La Cour a ensuite rejeté l’argument additionnel avancé par le Portugal selon lequel, les droits que l’Australie aurait violés étant opposables erga omnes, le Portugal pouvait exiger de l’Australie, prise individuellement, le respect de ces droits. A cet égard, la Cour a considéré qu’il n’y avait rien à redire à l’affirmation du Portugal selon laquelle le droit des peuples à disposer d’eux-mêmes est un droit opposable erga omnes. Elle a ajouté que le principe du droit des peuples à disposer d’eux-mêmes avait été reconnu par la Charte des Nations Unies et dans la jurisprudence de la Cour, et qu’il s’agissait là de l’un des principes essentiels du droit international contemporain. Toutefois, la Cour a estimé que l’opposabilité erga omnes d’une norme et la règle du consentement à la juridiction sont deux choses différentes, et qu’elle ne pouvait en tout état de cause statuer sur la licéité du comportement d’un Etat lorsque la décision à prendre implique une appréciation de la licéité du comportement d’un autre Etat qui n’est pas partie à l’instance.

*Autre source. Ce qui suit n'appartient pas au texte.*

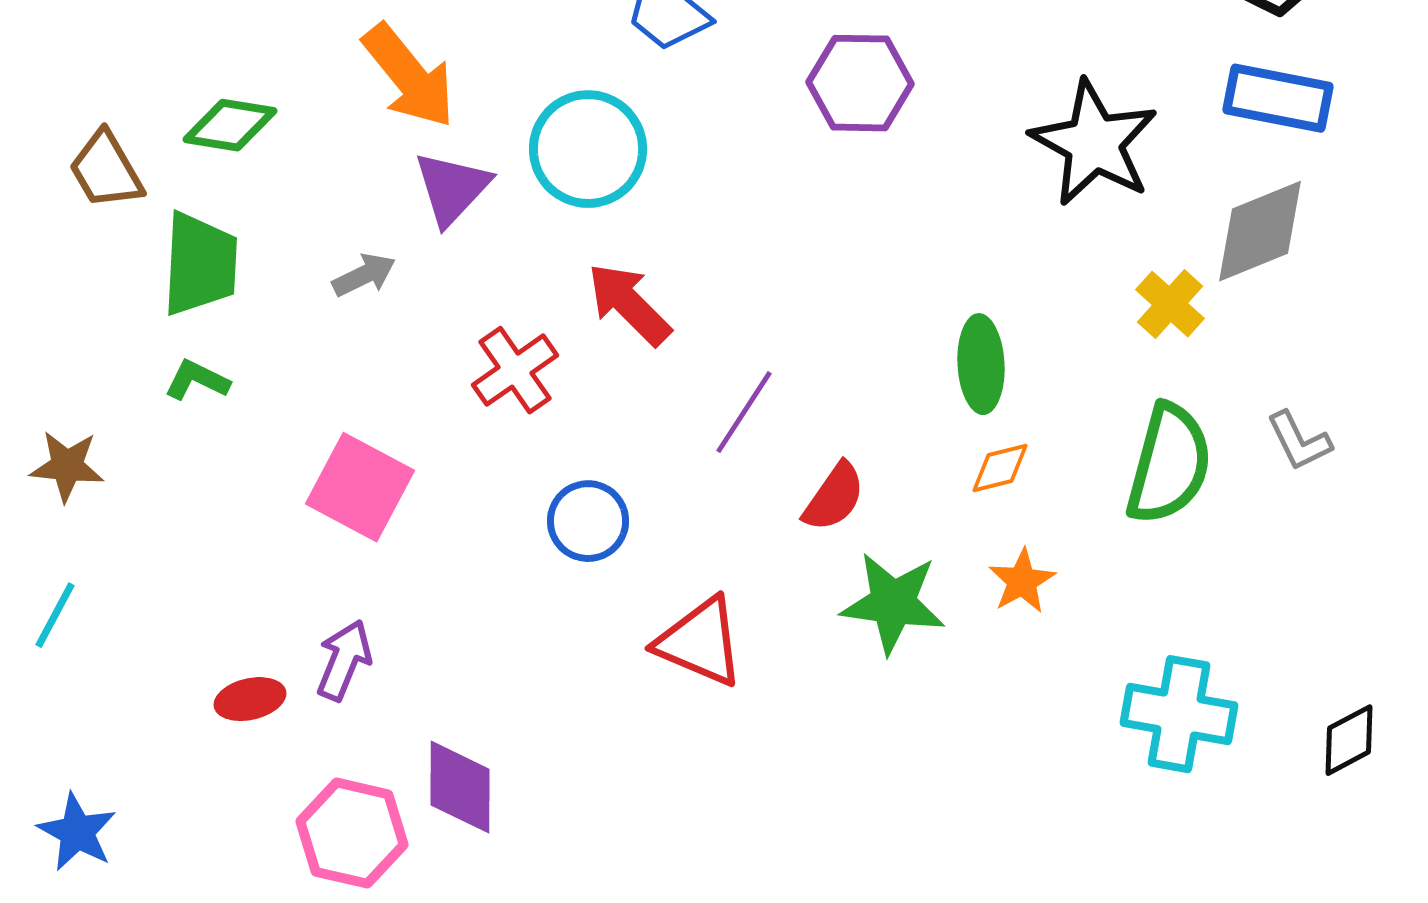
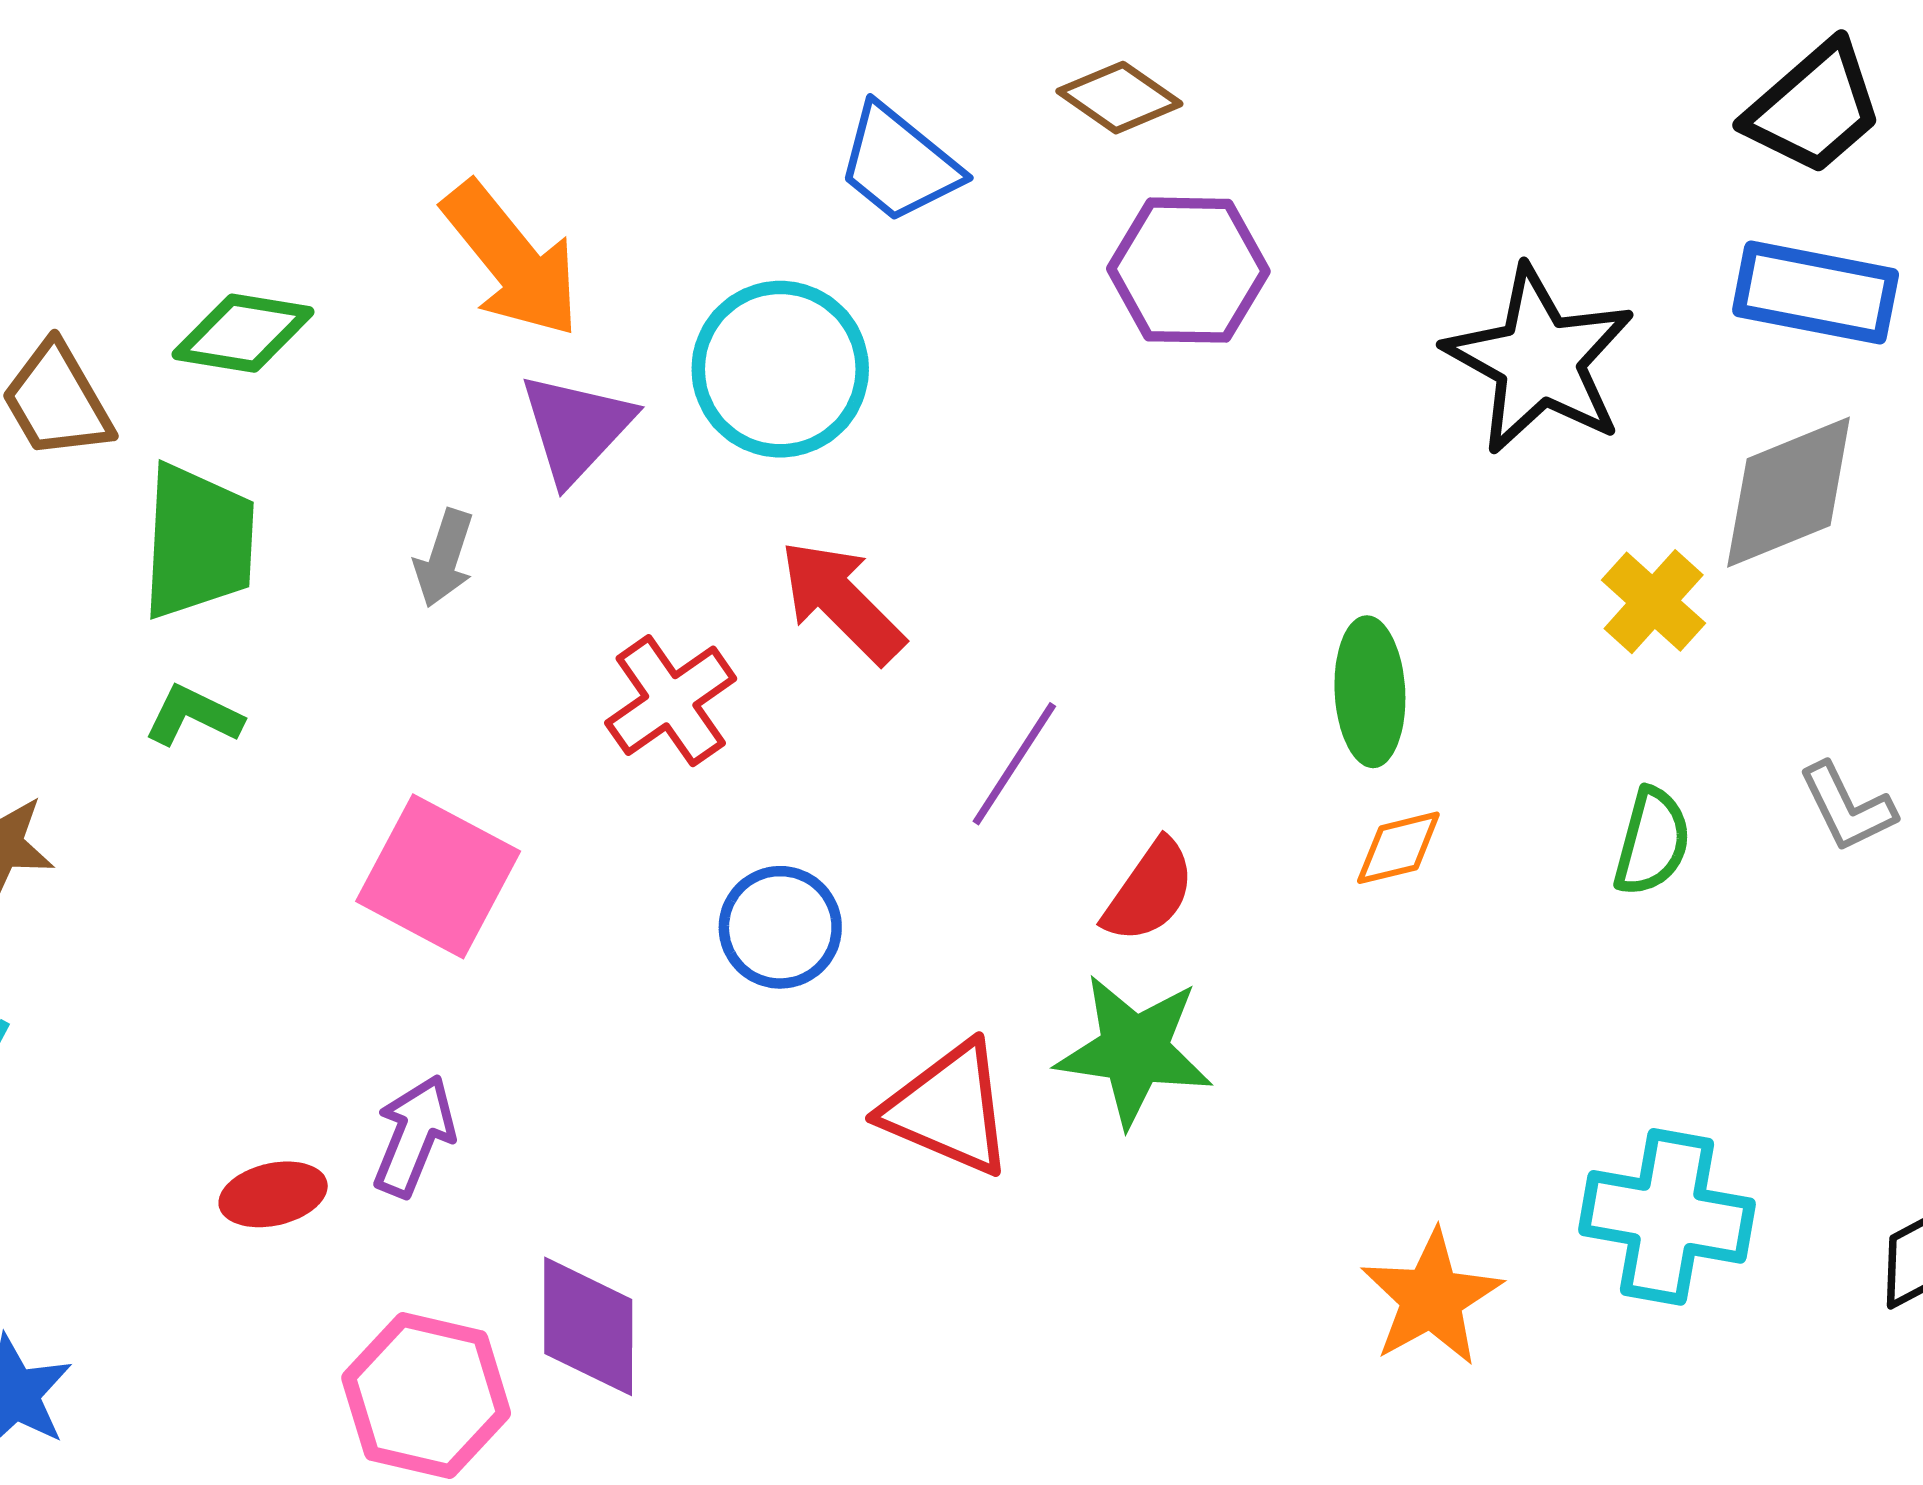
gray arrow: (364, 275) -> (444, 558), turned 134
green semicircle: (1169, 464) -> (1652, 842), size x0.6
orange star: (1022, 581) -> (1431, 1298), moved, size x1.4
green star: (893, 603) -> (1134, 1050), moved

La Cour a alors examiné un autre argument du Portugal qui reposait sur le postulat que les résolutions de l’Organisation des Nations Unies, et en particulier celles du Conseil de sécurité, pouvaient être lues comme imposant aux Etats l’obligation de ne reconnaître à l’Indonésie aucune autorité à l’égard du Timor oriental et de ne traiter, en ce qui concerne ce dernier, qu’avec le Portugal. Le Portugal prétendait que ces résolutions constitueraient des « données » sur le contenu desquelles la Cour n’aurait pas à statuer de novo. La Cour a pris note notamment du fait que pour les deux Parties le Territoire du Timor oriental demeurait un territoire non autonome et son peuple avait le droit à disposer de lui-même, mais a estimé que lesdites résolutions ne sauraient cependant être considérées comme des « données » constituant une base suffisante pour trancher le différend qui opposait les Parties. Il découle de l’ensemble de ce qui précède que la Cour aurait nécessairement dû statuer, à titre préalable, sur la licéité du comportement de l’Indonésie. Or, les droits et obligations de l’Indonésie auraient dès lors constitué l’objet même de l’arrêt, rendu en l’absence du consentement de cet Etat, ce qui serait allé directement à l’encontre du principe selon lequel « la Cour ne peut exercer sa juridiction à l’égard d’un Etat si ce n’est avec le consentement de ce dernier ». La Cour a en conséquence constaté qu’elle n’avait pas à se pencher sur les autres exceptions de l’Australie et qu’elle ne pouvait se prononcer sur les demandes du Portugal au fond.
Cette vue d’ensemble de l’affaire est donnée uniquement à titre d’information et n’engage en aucune façon la Cour.